-- PASSAGE TO READ --
We have the following meta statements for matching on packet metainformation:

  • mark -- packet mark. Can be set.
  • iif -- input interface index
  • iifname -- input interface name
  • iiftype -- input interface type
  • oif -- output interface index
  • oifname -- output interface name
  • oiftype -- output interface type
  • skuid -- socket uid
  • skgid -- socket gid
  • nftrace -- nftrace debugging bit. Can be set.
  • rtclassid -- realm
  • ibriport -- input bridge port
  • obriport -- output bridge port
  • ibrname -- input bridge name
  • obrname -- output bridge name
  • pkttype -- packet type. Can be set.
  • cpu -- cpu number
  • iifgroup -- input interface group
  • oifgroup -- output interface group
  • cgroup -- cgroup number
  • ipsec -- ipsec (secpath) packet or not
  • time -- packet timestamp
  • day -- packet timestamp
  • hour -- packet timestamp
  • length -- packet lenght
  • protocol -- packet protocol (as in skb->protocol)
  • nfproto -- netfilter packet protocol family (like ipv4, ipv6, etc..).
  • l4proto -- layer 4 protocol (tcp, udp, etc..)
  • priority -- packet priority, tc handle. Can be set.
  • random -- match against a single/simple random number
  • secmark -- packet secmark. Can be set.
  • ibrvproto -- match the bridge protocol
  • ibrpvid -- match the bridge pvid

Matching packets by interface name

You can use one of the following selectors to match the interface name:

  • iifname, to match the input network interface name.

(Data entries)
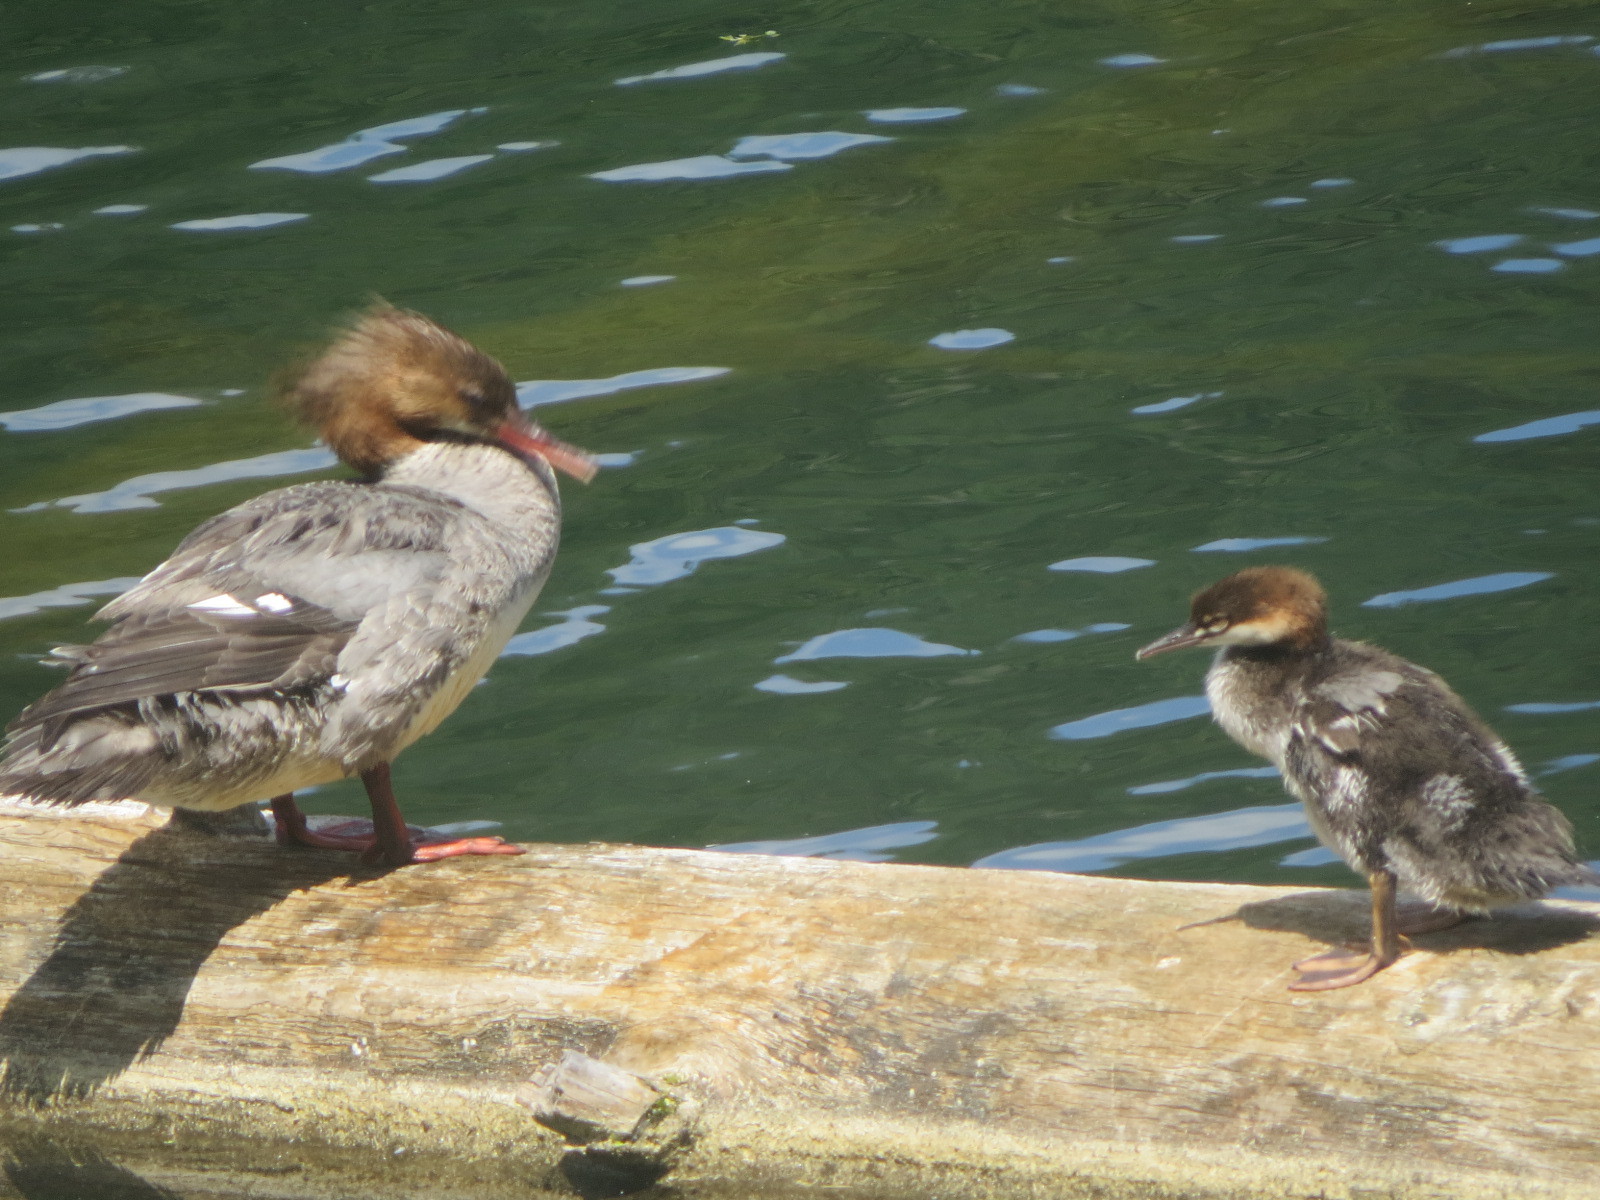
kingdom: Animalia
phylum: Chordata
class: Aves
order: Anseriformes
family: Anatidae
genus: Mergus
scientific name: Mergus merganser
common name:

-- OBJECTIVE A --
Return the passage from the meta statements text verbatim, starting at "We have the" and ending at "bit. Can be set.".
-- OBJECTIVE B --
Answer these questions using the meta statements text:
(i) What does the skuid statement refer to?
(ii) Which statement corresponds to the input bridge name?
(iii) In the section on matching packets by interface name, what does iifname match?
The rows are distinct material, separate from the text above them.

-- TASK OUTPUT A --
We have the following meta statements for matching on packet metainformation:

  • mark -- packet mark. Can be set.
  • iif -- input interface index
  • iifname -- input interface name
  • iiftype -- input interface type
  • oif -- output interface index
  • oifname -- output interface name
  • oiftype -- output interface type
  • skuid -- socket uid
  • skgid -- socket gid
  • nftrace -- nftrace debugging bit. Can be set.

-- TASK OUTPUT B --
(i) The socket uid.
(ii) ibrname.
(iii) The input network interface name.